When I was a magazine editor, a writer sent me a story about New Orleans in the aftermath of Hurricane Katrina. The first thing I did was run a word count before checking their copy: 17,000 words [sigh]. I’d asked the writer to aim for around seven, a reasonable length for a deeply-reported feature story.

I emailed him: Jesus. 17K?

He replied: Would you rather have the long version?

In the end, I thought of the woven-together narratives of neighbors in the Lower 9th Ward fighting to survive. There were tales of epic bravery and sacrifice, missing persons, and families struggling to stay together and stay alive in a sweltering attic with water up to their necks for three days. In the end, we got it down to around 10,000 words.  

Chances are whatever text your VP of Content is handing you for that B2B blog post or annual meeting recap is probably not be quite as compelling, but it might be almost as long. As a designer—or someone who just wants this landing page/blog post/presentation to look good and you know, be read—you know it could (and should) be shorter.

Here’s how to ask them to cut it down.

Show them what the piece could look like with less copy.

Writers consider the possibility of shorter text and instantly see a half-empty glass—everything they won’t be able to say, the killer quotes they’ll have to leave out, the lost nuance in the language. It’s up to you, the designer, to show them the gains in the visual experience and how much more compelling it could be with some negative space. Mock it up at a reasonable length and present that next to the long version. Then ask: which one would they rather read?

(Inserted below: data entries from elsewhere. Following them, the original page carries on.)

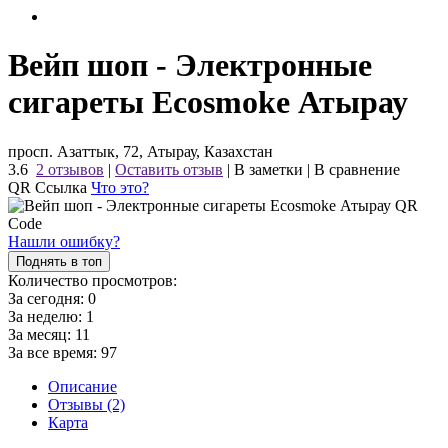
Вейп шоп - Электронные
сигареты Ecosmoke Атырау
просп. Азаттык, 72, Атырау, Казахстан
3.6
2 отзывов
|
Оставить отзыв
|
В заметки
|
В сравнение
QR Ссылка
Что это?
Нашли ошибку?
Поднять в топ
Количество просмотров:
За сегодня:
0
За неделю:
1
За месяц:
11
За все время:
97
Описание
Отзывы (2)
Карта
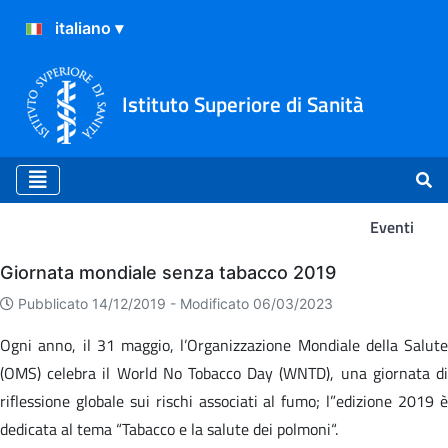
Istituto Superiore di Sanità
Eventi
Eventi
Giornata mondiale senza tabacco 2019
Pubblicato 14/12/2019 -
Modificato 06/03/2023
Ogni anno, il 31 maggio, l’Organizzazione Mondiale della Salute
(OMS) celebra il World No Tobacco Day (WNTD), una giornata di
riflessione globale sui rischi associati al fumo; l”edizione 2019 è
dedicata al tema “Tabacco e la salute dei polmoni“.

Show their copy to them on mobile.

Nearly half of the people reading this will likely be reading it on a phone. Pour the first big block of text into a mobile variant and then let them scroll down to read it.

Hide some text.

A nimble, interactive platform allows a designer to hide some text boxes that will spring up as rollovers or as boxes to click on. This satisfies the content person’s desire for text while maintaining the creative teams’ more breezy, reader-friendly layout. It also offers a two-tier option, allowing a reader to go deeper on the topics they choose to dive into.

Ask them if they likes Hunter Thompson.

Everyone always says yes, out of fear of coming off like a dork.

Then say, “Okay, then be more like Hunter.”

The late journalist Hunter S. Thompson is known, correctly, as the father of Gonzo journalism. He wrote freely (and often high on any number of substances), and even he always strived to write less, with greater economy and cohesion.

Ask the content person…

… if anyone else has read or weighed in on the text. Few writers are effective at cutting their own writing. Why should this writer be any different? Most writing is riddled with repetition, useless adjectives, and adverbs, oh-did-I-just-hear-the-sound-of my-own-voice? kind of throat-clearing. Save that nonsense for arguments at the bar and wedding toasts.

TL;DR – Show him this acronym.

Explain what it stands for, if necessary, how it came to prominence, and why he doesn’t want people to use it in a preamble to this particular content.